Broad marble stairs threaded with gold descended from the entrance to an apron of rose marble. Intricately carved wooden brackets held globes of magefire around the perimeter of the court. Tall Forest Lords, both men and women, most armed with spears and bows, quivers filled with arrows slung over their shoulders, lined that perimeter.
Saleth leaned on his staff at the edge of the apron. Samhanach sat at his side, ears swiveled forward and flicked back.
“Dismount,” murmured Owen.
Sergeant Jory heard him and gave the signal. Everyone dismounted as if they had rehearsed the move. The men stepped forward to hold their horses’ reins next to the bit. Navar moved up to stand on Owen’s left side. Aeden joined him on his right.
As she did, the doors of the tower slowly swept open to the left and right.
Within their embrace, a tall, broad figure stood, dressed in a light green robe, covered with a forest green tabard picked out with golden thread highlighting unending loops and swirls. Blood-red thread bordering its edges gleaming like the liquid itself. Black sandals studded with jewels protected his feet. Long thick white hair flowed from the top of his head to midway down his chest, swept behind his pointed elf ears.
He held his hands clasped at his waist. Glittering gold and silver rings rode every finger and silver filigree circled up his bare arms to his shoulders. A thin crown set with every color of beryl circled his brow. Yellow, green, blue, red and clear flashed in the light. A slender silver sword depended from a silver chain hanging from his waist.
He seemed to glide down the stairs to the apron. Guards with bows, arrows and tall, wickedly-tri-pointed spears followed him. Each took a place on the stairs, ranging in a wedge behind their ruler.

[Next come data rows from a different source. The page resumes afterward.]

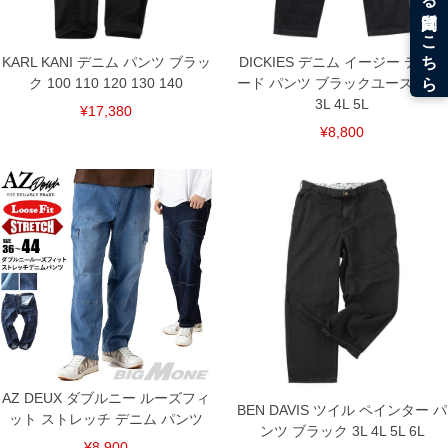
6L/125～140/73/47/155/115
単位はcm
KARL KANI デニム パンツ ブラッ
DICKIES デニム イージー テーパ
※【返品交換について】
返品交換希望の方は、商品到着後1週間以内にご連絡ください。
ク 100 110 120 130 140
ード パンツ ブラックユーズド 2L
下着(肌着)やワイシャツは商品の性質上、返品交換不可とさせて頂いております。予め
3L 4L 5L
¥17,380
ご了承くださいませ。
¥8,800
※【ボトムの裾上げをご希望の場合】
裾上げ料金は500円+税となります。
備考欄に股下●cmとご記入下さい。（裾上げ無料対象商品は1本につき税込6,000円以
上の品が対象。1本5,999円以下の商品は有料（500円+税）となります。）
出荷まで約1週間～20日間程お時間を頂く場合がございます。
尚、裾上げした商品は返品・交換不可となりますので、予めご了承下さい。
一部、お直しに対応出来ない商品がございます。(例：裾にファスナーや調節ひもが付
いている、極端なデザインが施されている等)
※商品によって若干のサイズの誤差がございます。また、お客様がご使用の環境（コ
ンピュータ画面）によって、商品の色味が若干異なる場合がございます。予めご了承
ください。
※当店での掲載商品は、実店鋪と在庫を共用しておりますので店頭での売り違い、店
舗からのお取り寄せ等により、お客様にご迷惑をお掛けしてしまう場合がございま
す。そのようなことがない様最大限に努めておりますが、もしあった場合速やかにご
連絡させて頂きますので予めご了承ください。
AZ DEUX ダブルニー ルーズフィ
BEN DAVIS ツイル ペインター パ
ット ストレッチ デニム パンツ
DETAIL
ンツ ブラック 3L 4L 5L 6L
¥8,900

Saleth stepped forward onto the apron. “My King, I bring to you the Second Son, Owen Arach, as you ordered.” He gave a short bow. He straightened and, with a sweep of his arm, motioned to his right. “I also bring honored guests, Lady Aeden, The Red Dragon.” He gestured to the left. “Navar, WindRunner of the Great Plain.”
A quiet whispering, as of leaves in a breeze, circled the courtyard. The High King’s deep amethyst eyes, set at an oblique angle above sharp, chiseled cheeks, flicked over Owen and settled on Aeden and Navar. Without expression, he nodded his head to them.

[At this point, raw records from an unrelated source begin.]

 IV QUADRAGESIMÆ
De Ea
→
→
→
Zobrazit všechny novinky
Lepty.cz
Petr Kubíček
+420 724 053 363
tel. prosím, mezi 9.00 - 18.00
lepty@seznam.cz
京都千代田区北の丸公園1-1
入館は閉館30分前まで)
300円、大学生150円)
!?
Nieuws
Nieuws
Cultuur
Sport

His deep voice filled the enclosure. “Welcome, Owen Arach, second son of the Lord of Red Dragon’s Keep. Welcome, daughter of the Black King. Welcome, WindRunner. Welcome indeed. Join me.” He turned his head slightly. “See to their men.” He turned and ascended the stairway, not once looking back to see if they followed.
Owen and Aeden glanced at each other and at Navar. They handed the reins of their horses to Sergeant Jory. The three stepped forward onto the rose marble apron. HeartStriker began to vibrate, but didn’t speak. The deep voice of a bell tolled, its sound reverberating across the Citadel, filling Owen with dread. Indrawn breath susurrated around enclosure. Murmurs whispered.
Saleth looked at them with wide eyes. “The Bell of Prophecy has not tolled for a thousand years,” he told them in a low voice.
The High King hesitated on the stairs as if he wanted to turn, but continued into the tower. Saleth nodded at Owen, Aeden, and Navar. “Come. He awaits you.”